- What you need to do
Restrict the output to the lines below starting at the one that contains "- ✅ You're okay with the current tech stack" and ending at the one that contains "for Firebase-specific instructions.", and restate them word for word, both ends included.
── Data for this task
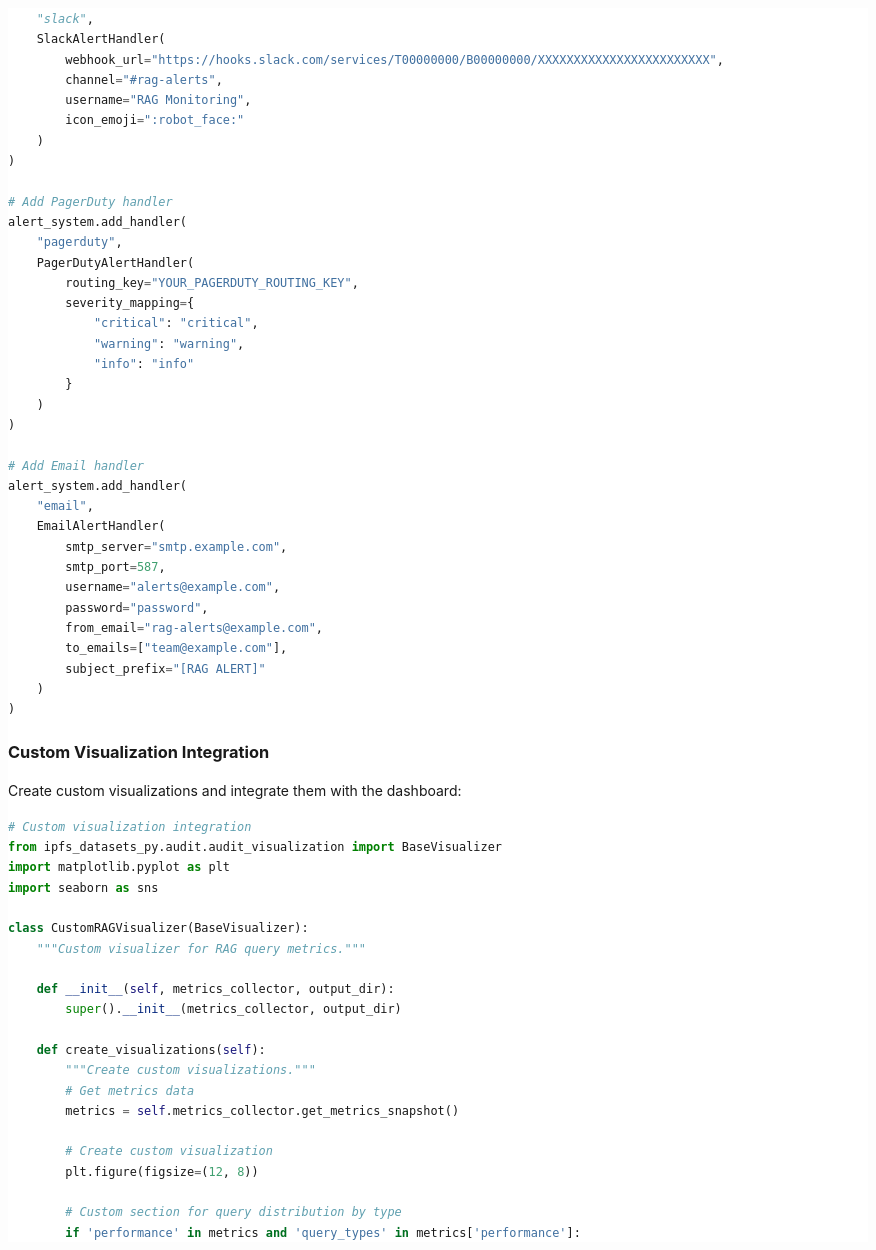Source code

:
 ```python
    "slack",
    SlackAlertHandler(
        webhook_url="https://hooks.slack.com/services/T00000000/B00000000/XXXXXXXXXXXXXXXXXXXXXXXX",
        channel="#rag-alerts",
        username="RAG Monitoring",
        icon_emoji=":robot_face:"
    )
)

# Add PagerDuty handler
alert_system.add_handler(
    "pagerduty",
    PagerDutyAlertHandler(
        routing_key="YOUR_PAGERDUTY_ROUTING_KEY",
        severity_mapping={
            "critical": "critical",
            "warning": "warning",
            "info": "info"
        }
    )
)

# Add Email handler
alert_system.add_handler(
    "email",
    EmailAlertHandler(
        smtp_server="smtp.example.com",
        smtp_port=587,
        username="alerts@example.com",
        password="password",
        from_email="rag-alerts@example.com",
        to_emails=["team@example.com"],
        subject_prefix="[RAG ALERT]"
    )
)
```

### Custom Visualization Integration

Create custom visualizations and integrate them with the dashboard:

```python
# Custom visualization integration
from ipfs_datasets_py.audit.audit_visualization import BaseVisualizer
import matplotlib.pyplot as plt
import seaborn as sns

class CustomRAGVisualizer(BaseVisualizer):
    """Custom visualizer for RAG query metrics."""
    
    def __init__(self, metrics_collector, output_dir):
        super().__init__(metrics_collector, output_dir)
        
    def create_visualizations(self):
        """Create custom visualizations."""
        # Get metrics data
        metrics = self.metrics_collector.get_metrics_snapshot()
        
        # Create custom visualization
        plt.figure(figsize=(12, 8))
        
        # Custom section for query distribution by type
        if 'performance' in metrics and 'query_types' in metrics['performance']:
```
────
── Data for this task
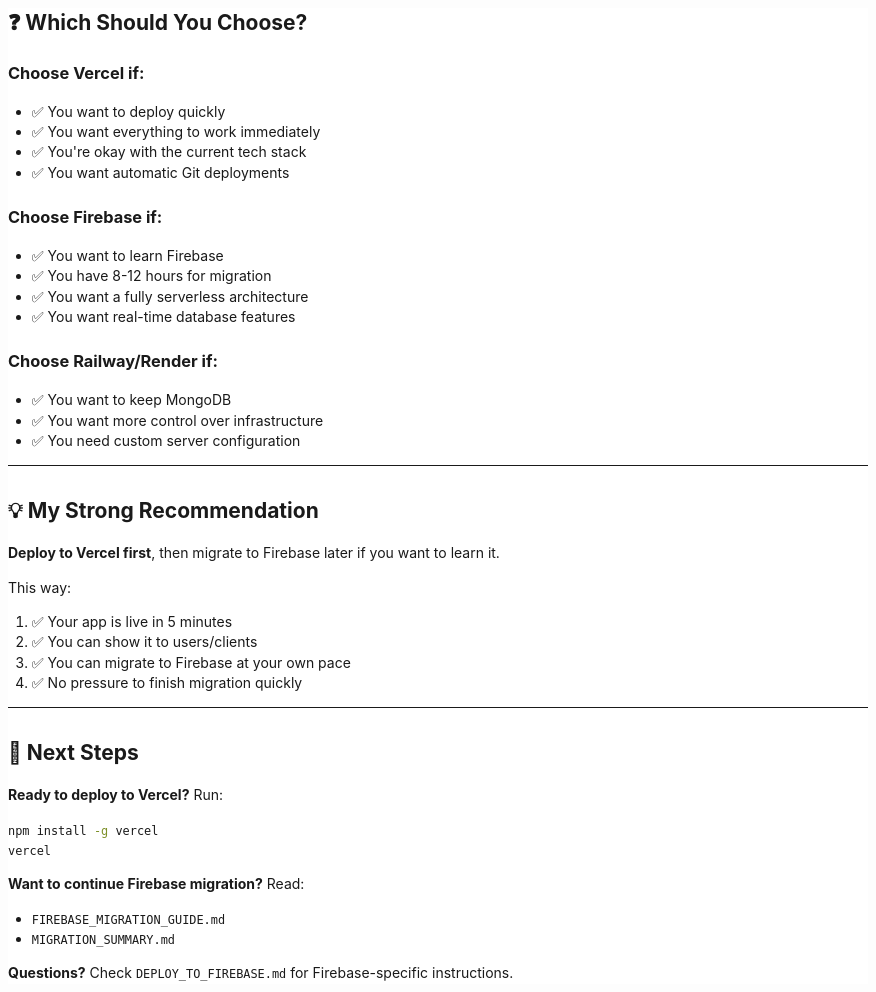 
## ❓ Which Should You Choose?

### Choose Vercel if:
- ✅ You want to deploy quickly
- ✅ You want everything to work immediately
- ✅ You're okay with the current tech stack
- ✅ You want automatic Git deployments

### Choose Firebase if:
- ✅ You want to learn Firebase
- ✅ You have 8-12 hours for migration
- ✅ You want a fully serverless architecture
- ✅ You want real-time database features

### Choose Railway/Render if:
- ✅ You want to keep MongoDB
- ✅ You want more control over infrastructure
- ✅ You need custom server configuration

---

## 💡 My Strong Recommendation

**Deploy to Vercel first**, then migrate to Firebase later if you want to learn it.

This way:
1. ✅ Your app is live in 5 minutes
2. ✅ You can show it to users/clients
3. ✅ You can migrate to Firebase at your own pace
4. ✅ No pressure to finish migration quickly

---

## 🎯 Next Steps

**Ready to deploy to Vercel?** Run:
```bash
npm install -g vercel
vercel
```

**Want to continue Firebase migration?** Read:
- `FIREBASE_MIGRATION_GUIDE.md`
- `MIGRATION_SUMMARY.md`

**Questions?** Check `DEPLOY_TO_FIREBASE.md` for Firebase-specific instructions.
────
- Task answer
- ✅ You're okay with the current tech stack
- ✅ You want automatic Git deployments

### Choose Firebase if:
- ✅ You want to learn Firebase
- ✅ You have 8-12 hours for migration
- ✅ You want a fully serverless architecture
- ✅ You want real-time database features

### Choose Railway/Render if:
- ✅ You want to keep MongoDB
- ✅ You want more control over infrastructure
- ✅ You need custom server configuration

---

## 💡 My Strong Recommendation

**Deploy to Vercel first**, then migrate to Firebase later if you want to learn it.

This way:
1. ✅ Your app is live in 5 minutes
2. ✅ You can show it to users/clients
3. ✅ You can migrate to Firebase at your own pace
4. ✅ No pressure to finish migration quickly

---

## 🎯 Next Steps

**Ready to deploy to Vercel?** Run:
```bash
npm install -g vercel
vercel
```

**Want to continue Firebase migration?** Read:
- `FIREBASE_MIGRATION_GUIDE.md`
- `MIGRATION_SUMMARY.md`

**Questions?** Check `DEPLOY_TO_FIREBASE.md` for Firebase-specific instructions.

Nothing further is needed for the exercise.